# mathematische Funktionen in C++ (integegrieren, ableiten, Funktionen aufstellen...)



## busenbach (3. September 2007)

Hallo,
habe mal eine Frage in Bezug auf mathematische Möglichkeiten zu C++:


Ich brauche in C++ einige neue mathematische Funktionen für Interpolationsrechnungen (ich möchte eine Gerade durch mehrere Punkte interpolieren), die <math.h> nicht anbietet
-differenzieren
-integrieren 
-Gleichungen aufstellen mit unbekannten Variablen
-Gleichungen auflösen („solve“-Funktion)
usw.


Kennt sich da jemand aus? Kann mir jemand helfen? Gibt es schon fertige Bibliotheken, die solche Funktionen anbieten? Habe selber man geschaut, aber irgendwie nichts Gescheites gefunden (nur irgendwas mit „GNU“, aber ich habe keine Ahnung wie ich das anwenden soll).

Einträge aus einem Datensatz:
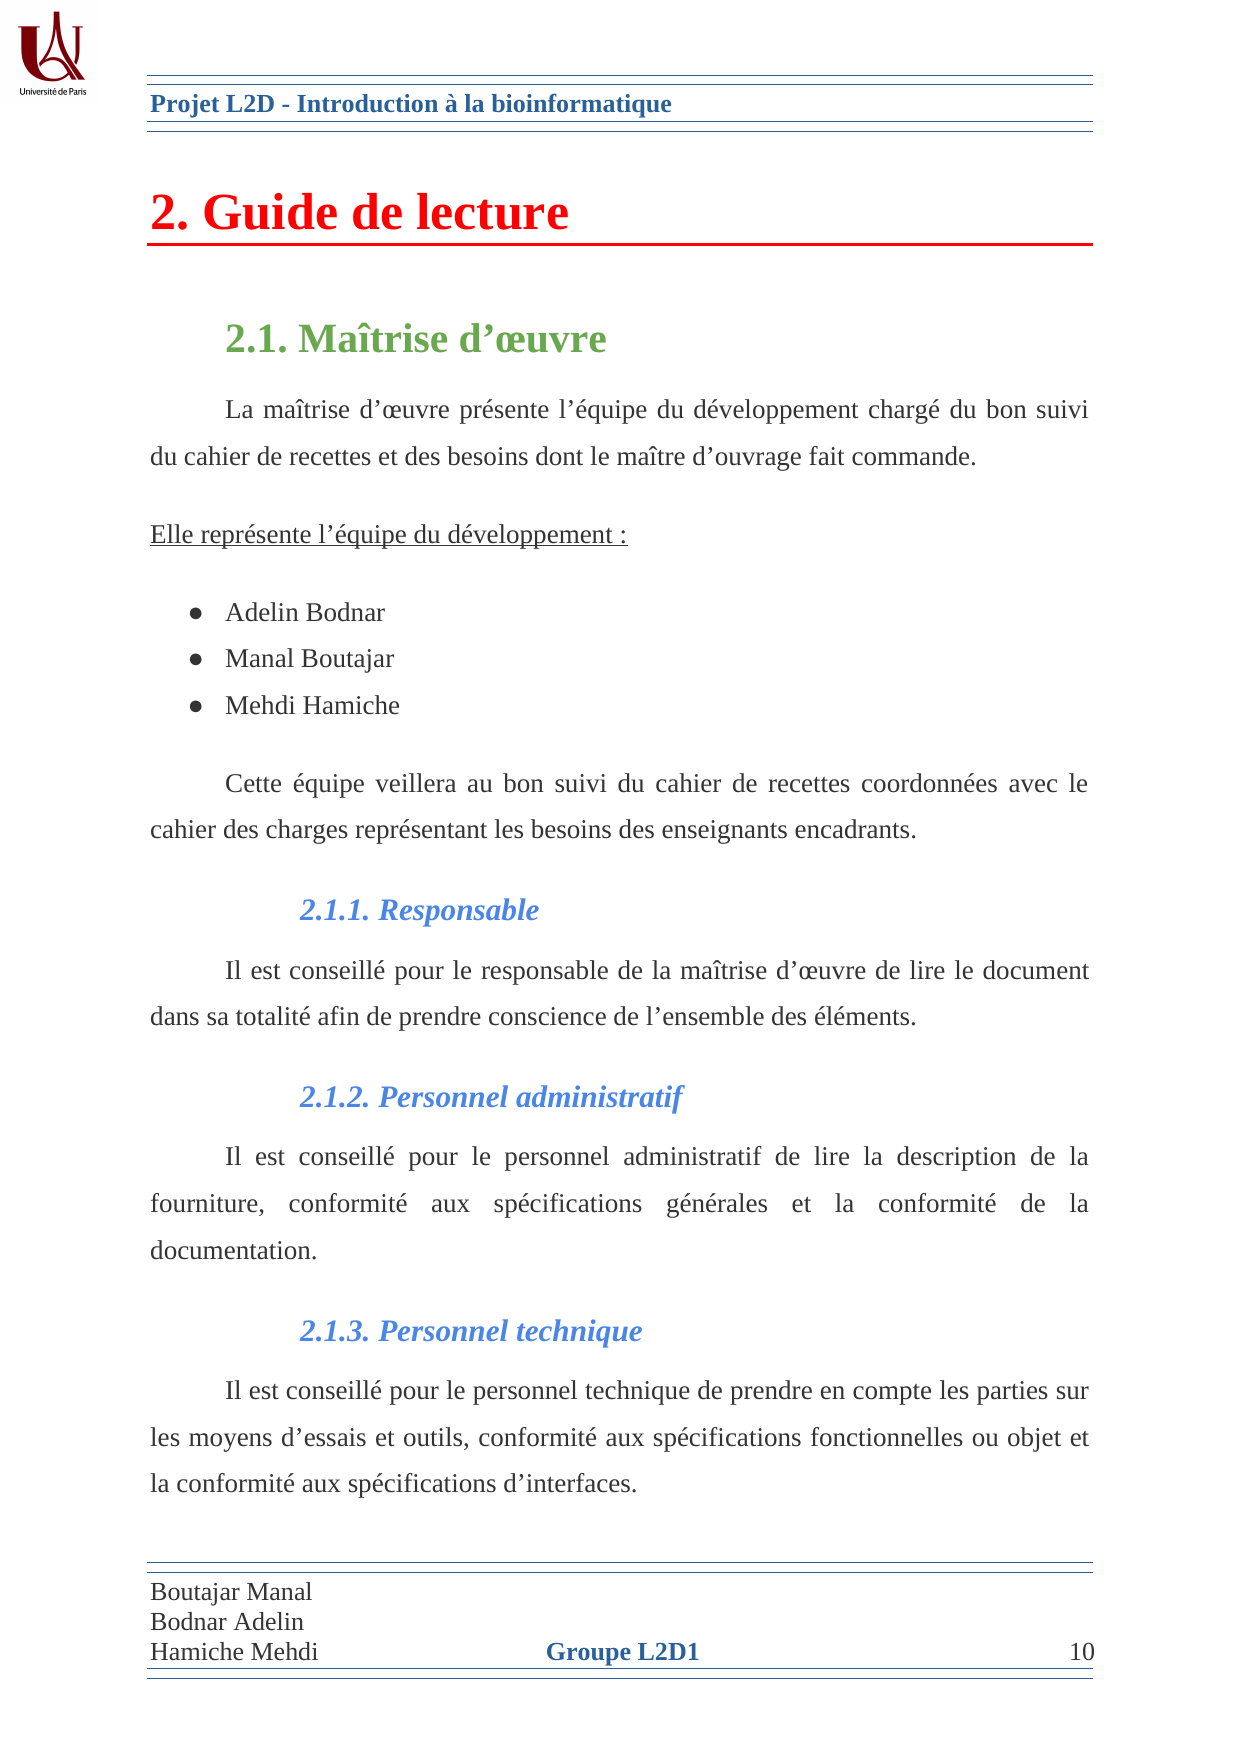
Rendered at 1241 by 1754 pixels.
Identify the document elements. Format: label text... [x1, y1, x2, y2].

subtitle 2.1. Maîtrise d’œuvre [150, 313, 1090, 361]
list Manal Boutajar [187, 642, 1090, 673]
subtitle 2.1.2. Personnel administratif [225, 1078, 1090, 1114]
text Elle représente l’équipe du développement : [150, 518, 1090, 549]
picture [0, 0, 101, 107]
subtitle 2. Guide de lecture [147, 178, 1093, 243]
list Adelin Bodnar [187, 596, 1090, 627]
subtitle 2.1.1. Responsable [225, 892, 1090, 927]
text Cette équipe veillera au bon suivi du cahier de recettes coordonnées avec le cahier des charges représentant les besoins des enseignants encadrants. [150, 767, 1090, 845]
text Il est conseillé pour le personnel technique de prendre en compte les parties sur les moyens d’essais et outils, conformité aux spécifications fonctionnelles ou objet et la conformité aux spécifications d’interfaces. [150, 1374, 1090, 1498]
text Il est conseillé pour le personnel administratif de lire la description de la fourniture, conformité aux spécifications générales et la conformité de la documentation. [150, 1141, 1090, 1265]
text La maîtrise d’œuvre présente l’équipe du développement chargé du bon suivi du cahier de recettes et des besoins dont le maître d’ouvrage fait commande. [150, 393, 1090, 471]
subtitle 2.1.3. Personnel technique [225, 1312, 1090, 1348]
list Mehdi Hamiche [187, 689, 1090, 720]
text Il est conseillé pour le responsable de la maîtrise d’œuvre de lire le document dans sa totalité afin de prendre conscience de l’ensemble des éléments. [150, 954, 1090, 1032]
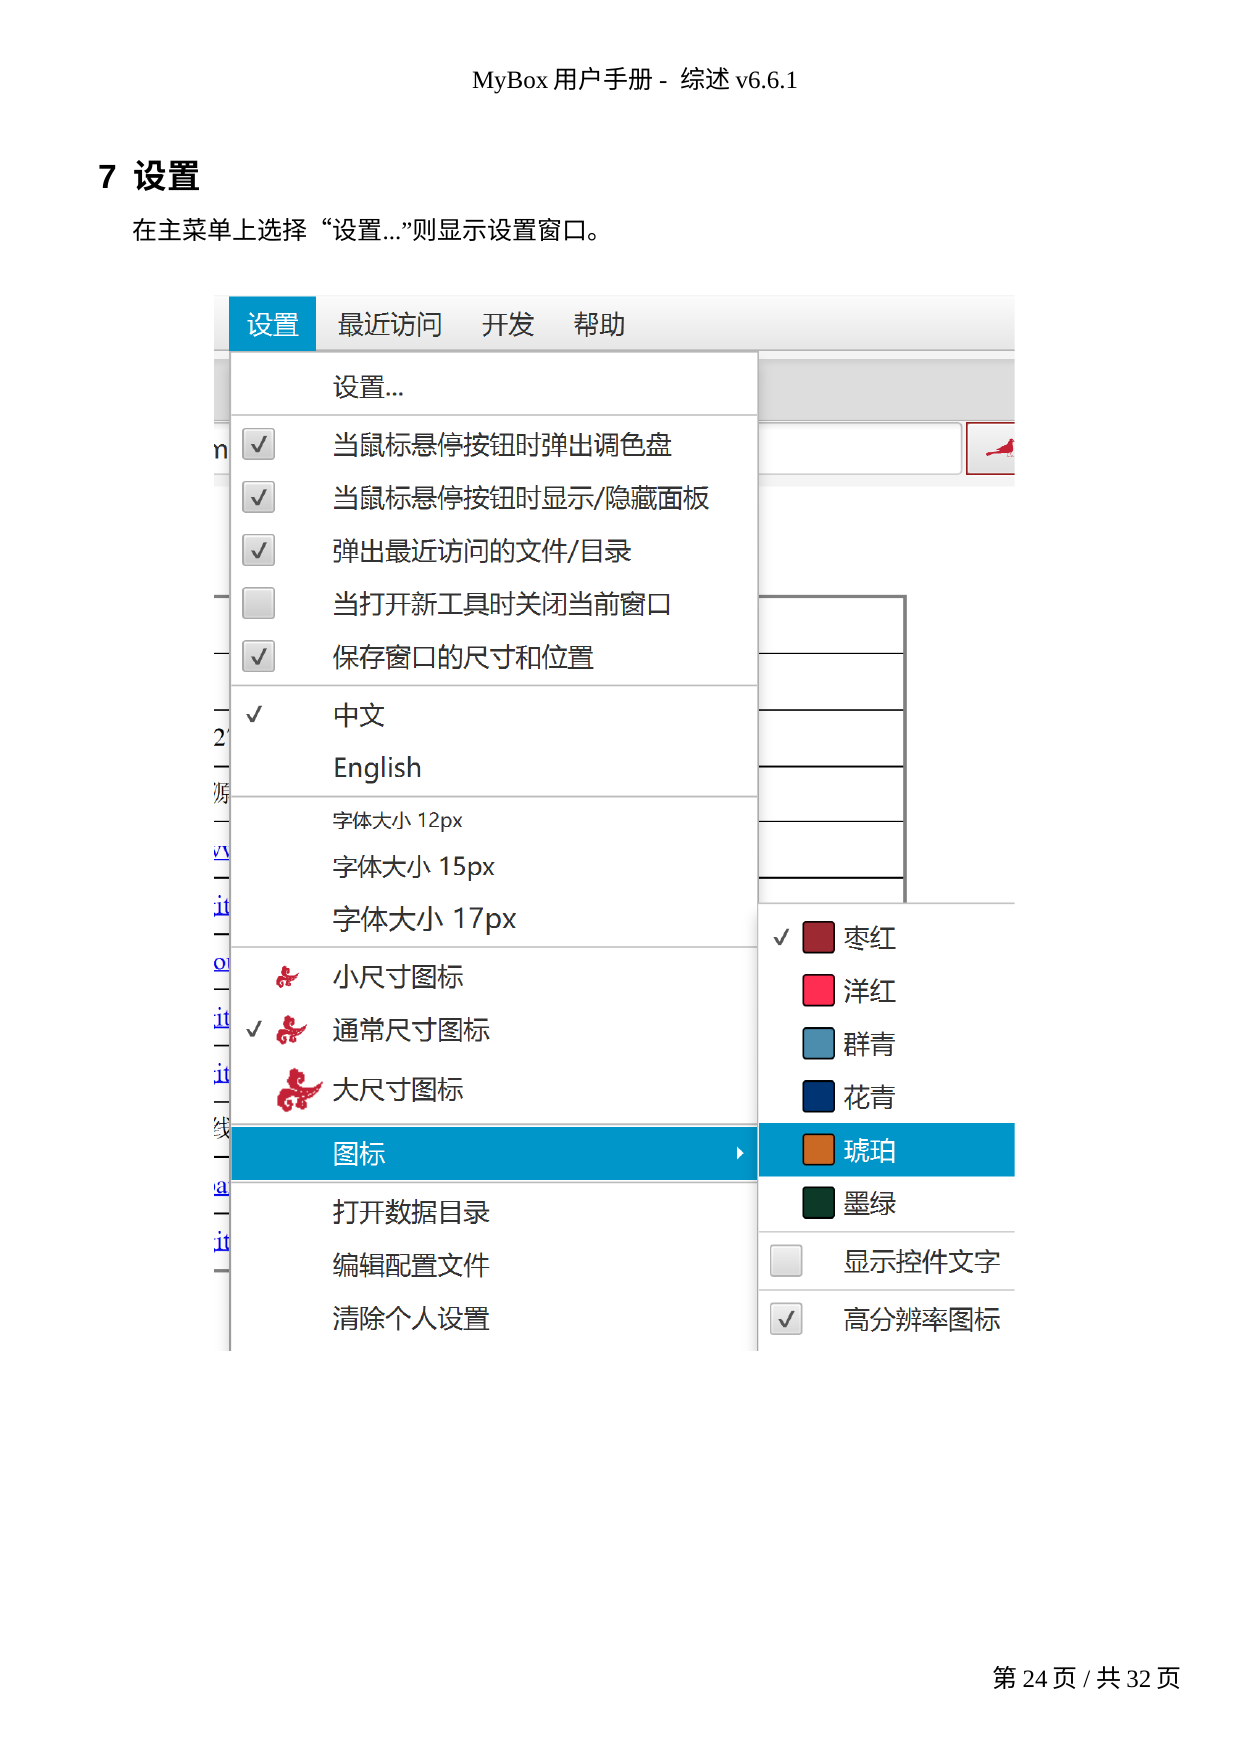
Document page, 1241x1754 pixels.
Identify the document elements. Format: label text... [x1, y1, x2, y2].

picture [847, 1141, 854, 1160]
picture [213, 294, 1015, 1351]
picture [804, 1135, 834, 1164]
text 在主菜单上选择“设置...”则显示设置窗口。 [88, 211, 1181, 247]
subtitle 设置 [88, 150, 1181, 198]
picture [362, 1142, 366, 1165]
picture [878, 1141, 894, 1162]
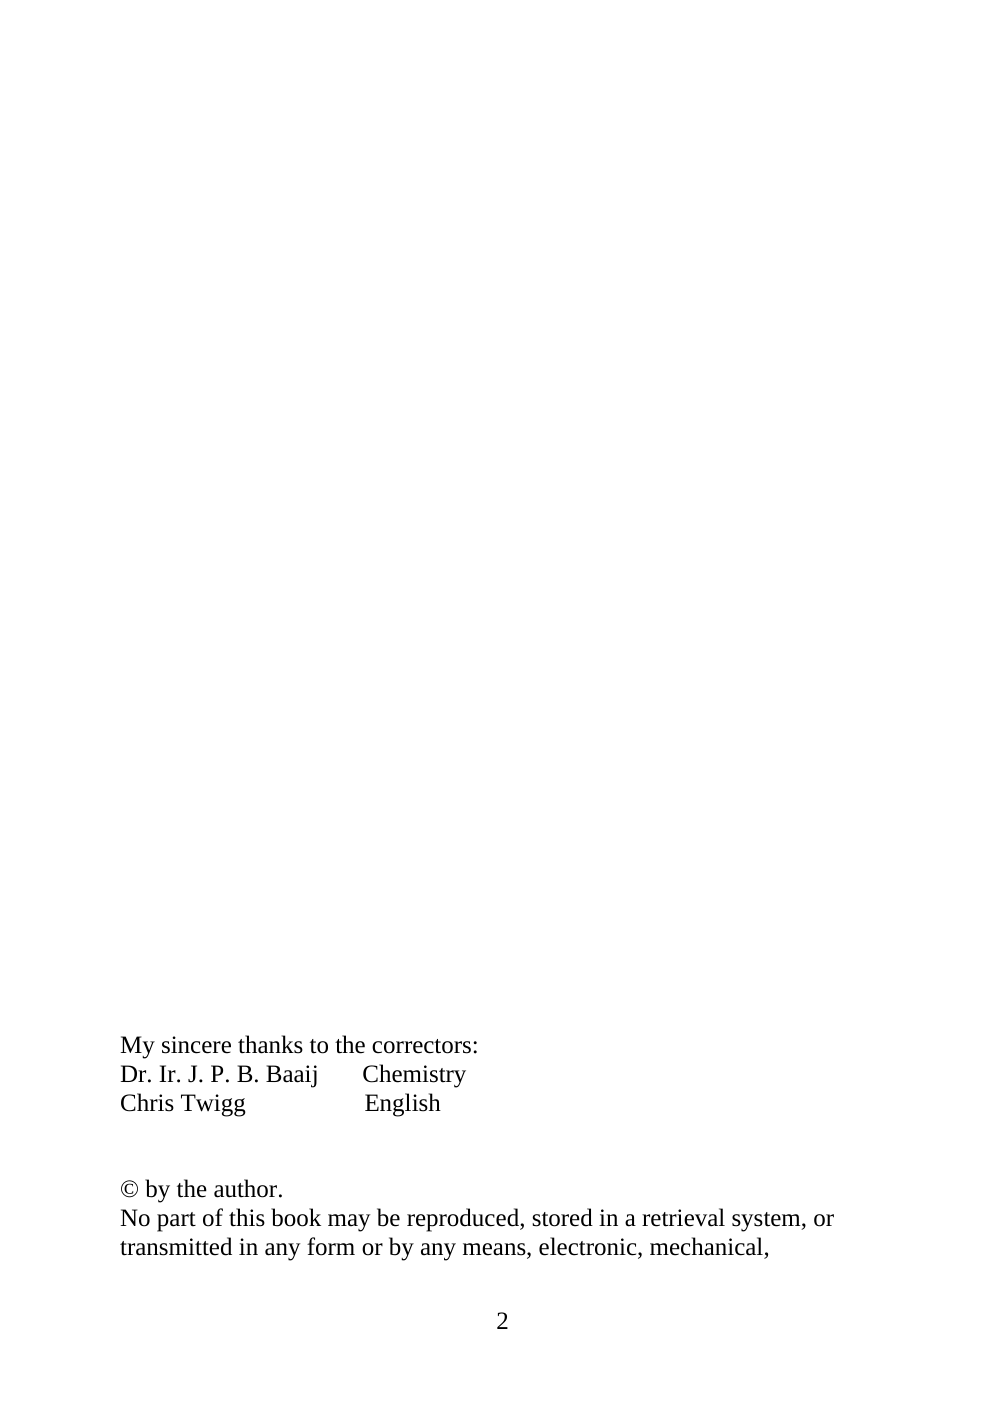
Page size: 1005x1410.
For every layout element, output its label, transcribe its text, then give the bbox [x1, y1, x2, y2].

text © by the author. [120, 1174, 885, 1203]
text No part of this book may be reproduced, stored in a retrieval system, or transmitted in any form or by any means, electronic, mechanical, [120, 1203, 885, 1260]
text My sincere thanks to the correctors: [120, 1030, 885, 1059]
text Dr. Ir. J. P. B. Baaij Chemistry [120, 1059, 885, 1088]
text Chris Twigg English [120, 1088, 885, 1117]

### [Zu erledigende Aufgaben]
1) Kopiere aus dem Forenbeitrag über mathematische Funktionen in C++ die Stelle von „Kennt sich da“ bis einschließlich „das anwenden soll).“.
2) Wofür benötigt busenbach laut dem Forenbeitrag über mathematische Funktionen in C++ die neuen Funktionen?
3) Schreibe den Forenbeitrag über mathematische Funktionen in C++ im Anschluss an seinen letzten Satz weiter.
Das Material spielt hierfür keine Rolle.

### [Antworten in Reihenfolge]
1)
Kennt sich da jemand aus? Kann mir jemand helfen? Gibt es schon fertige Bibliotheken, die solche Funktionen anbieten? Habe selber man geschaut, aber irgendwie nichts Gescheites gefunden (nur irgendwas mit „GNU“, aber ich habe keine Ahnung wie ich das anwenden soll).

2) Für Interpolationsrechnungen, um eine Gerade durch mehrere Punkte zu interpolieren.

3)
Wäre sehr dankbar für direkte Links und ausführliche Erklärungen wie man so was integrieren kann, falls es was Konkretes gibt.
Danke im Voraus!


----------



## LukeS (3. September 2007)

Solche symbolische mathematische Funktionen zu programmieren ist ziemlich schwer und aufwändig.
Grundsätzlich sind numerische Funktionen einfacher zu programmieren.

Informiere dich mal über Computer Algebra Systeme.

Gruss LukeS


----------



## squeaker (4. September 2007)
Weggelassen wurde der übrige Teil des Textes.